Defoe and the history of the novel

Defoe’s novels, in an 1809-10 collected edition. Published by James Ballantyne and Co., Edinburgh, the set includes 3 volumes ”Life and Adventures of Robinson Crusoe,” 2 volumes ”Memoirs of a Cavalier,” 2 volumes ”The Life of Colonel Jack,” 2 volumes ”The Adventures of Captain Singleton,” 2 volumes ”A New Volume Around the World,” and ”The History of the Plague in London in 1665.”

I’m re-upping an old augmenter’s post of my own that may help us think with greater precision about Defoe’s novel as a novel.

One version comes from Benjamin Franklin’s Autobiography, which he began writing in 1771 and was first published in 1790. In a passage I particularly love, Franklin, who spent his formative years setting type and writing for newspapers, recalls the emergence of a new style of prose narrative around the turn of the eighteenth century. He begins with a chance encounter, during his initial voyage from Boston to Philadelphia, with John Bunyan’s Pilgrim’s Progress, a book he knew well from his youth:

In crossing the bay, we met with a squall that tore our rotten sails to pieces, prevented our getting into the Kill,[25]and drove us upon Long Island. In our way, a drunken Dutchman, who was a passenger too, fell overboard; when he was sinking, I reached through the water to his shock pate, and drew him up, so that we got him in again. His ducking sobered him a little, and he went to sleep, taking first out of his pocket a book, which he desir’d I would dry for him. It proved to be my old favorite author, Bunyan’s Pilgrim’s Progress, in Dutch, finely printed on good paper, with copper cuts, a dress better than I had ever seen it wear in its own language. I have since found that it has been translated into most of the languages of Europe, and suppose it has been more generally read than any other book, except perhaps the Bible. Honest John was the first that I know of who mix’d narration and dialogue; a method of writing very engaging to the reader, who in the most interesting parts finds himself, as it were, brought into the company and present at the discourse. De Foe in his Cruso, his Moll Flanders, Religious Courtship, Family Instructor, and other pieces, has imitated it with success; and Richardson[26] has done the same in his Pamela, etc.
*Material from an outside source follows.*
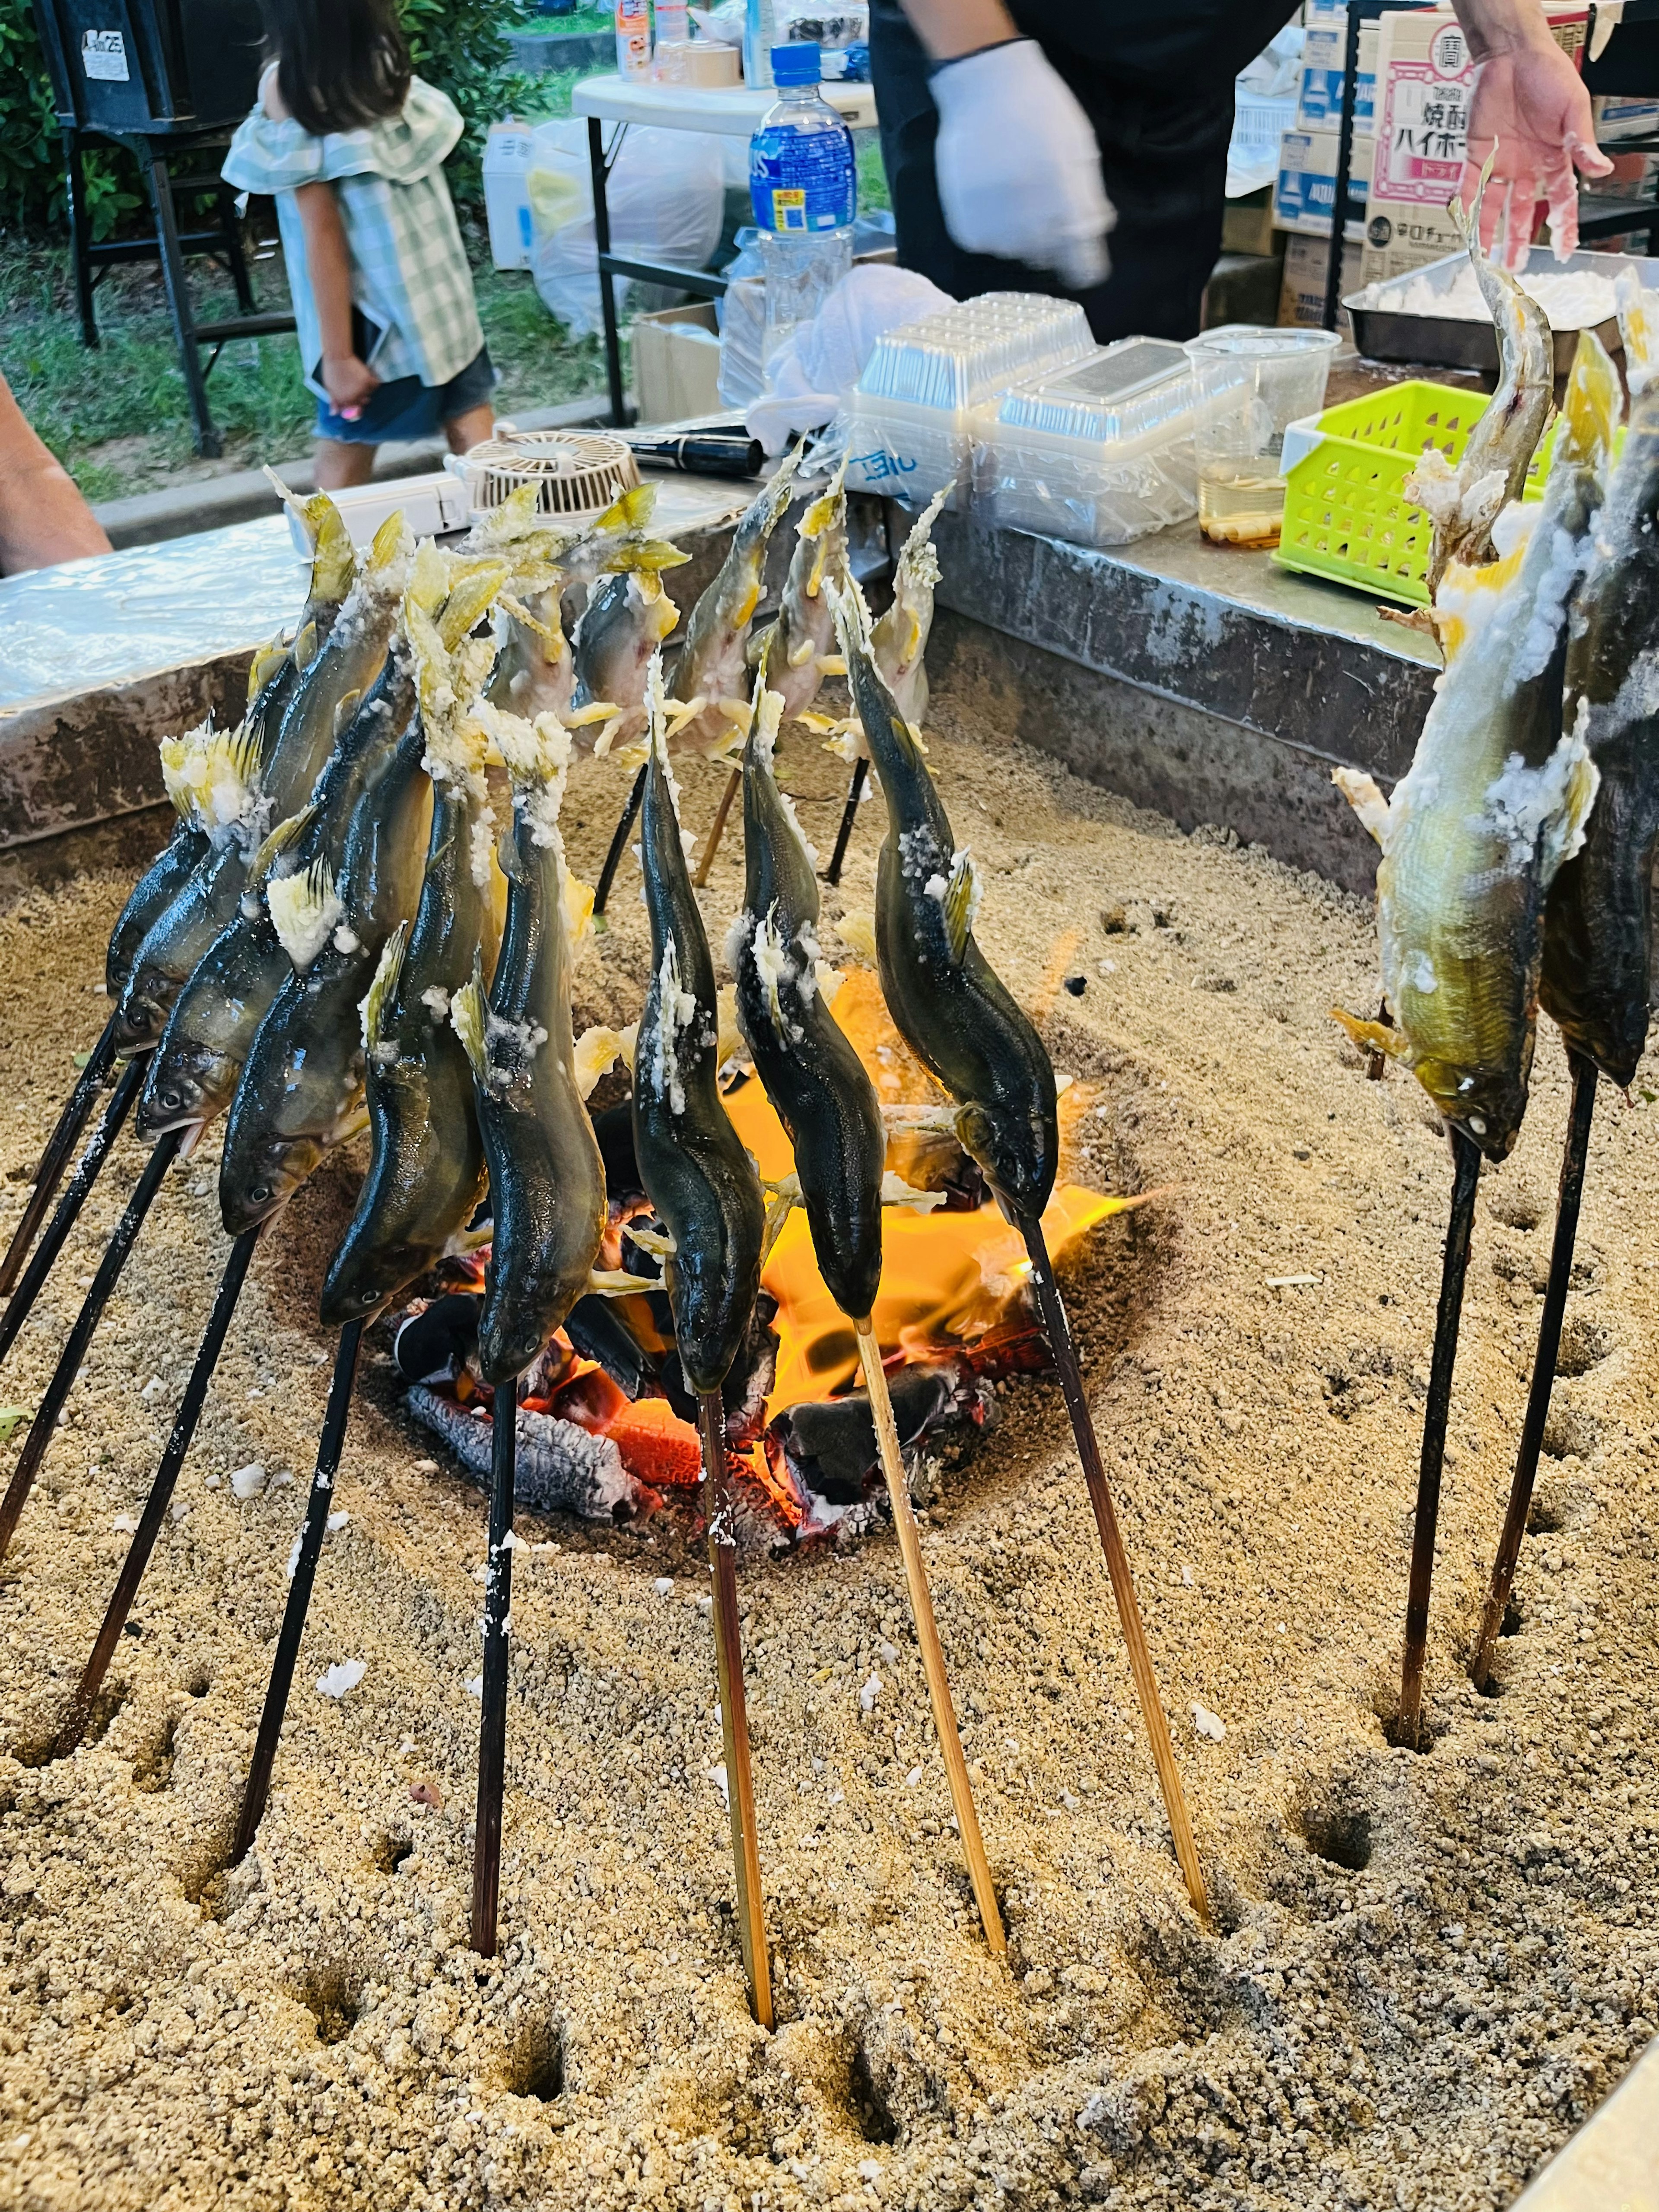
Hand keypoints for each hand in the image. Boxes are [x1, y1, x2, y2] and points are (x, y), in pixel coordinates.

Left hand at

[Footnote numbers take you to the gutenberg.org etext of Franklin’s book.]

There’s more to be said here about what this new mode of writing represented to Franklin, but at minimum we should note that he associates it with popularity and with aesthetic experience — with a kind of voyeuristic pleasure, as if we’re allowed to eavesdrop on characters. Certainly Defoe got high marks from contemporaries for excitement, in spite of the fact that some of you may find his account of the plague a little tiresome between the zombie episodes. (Can we talk about those, by the way?)

The second version of the history of the novel I wanted to bring to your attention is perhaps best represented by the classic 1957 text by Ian Watt, The Rise of the Novel, which places three eighteenth-century male writers — Defoe, Samuel Richardson, and to a lesser extent Henry Fielding — at the center of the history of the English novel. Watt’s book was an important departure from dominant modes of criticism in the middle of the twentieth century in his interest in plotting the relationship between society and social institutions and the production of literary works. (At that point, the dominant New Criticism advocated reading literary works as enclosed worlds, separate from the real world of authors and readers.) Watt offered an enduring analysis of eighteenth-century English novels that suggested the genre’s importance to understanding the rise of the middle class (especially the rise of economic liberalism, or liberal individualism) and the spread of Protestant values. He suggested that the novel didn’t simply reflect these changes but actually participated in them, by helping to form new kinds of reading audiences. He draws attention to Defoe’s significant contribution in creating memorable protagonists — Robinson Crusoe, Moll Flanders, etc. — who are believable individuals. The novel’s association with individualism is present even in the tendency of early novels to take on the names of their protagonists. Watt thinks individualism’s emergence has something to do with Protestantism, especially its enshrinement of individual dignity and labor, but also recognizes the appeal to readers of imagining a character’s entire life, of identifying vicariously with a central character who is at once heroic and quite ordinary. We don’t just want to eavesdrop on characters, he’s suggesting. We might want to be like them, or perhaps even to be them, which is perhaps precisely what someone like Defoe wants from us.

Watt’s account has been subject, over half a century, to criticism on several fronts, but it remains enormously influential, even as authors seek to replace it with new histories that recognize transnational influences or the centrality of early female novelists. I’d like to take up some of these issues at some point, maybe when we turn to the question of H.F.’s medical and political opinions, if you think they can be discerned. What does H.F. mean, for example, when he writes about the “Moral” of the story of The Three Men? What is his “End in recording it,” and why does he contrast that end to giving an “Account” that is “exactly according to Fact”? (100).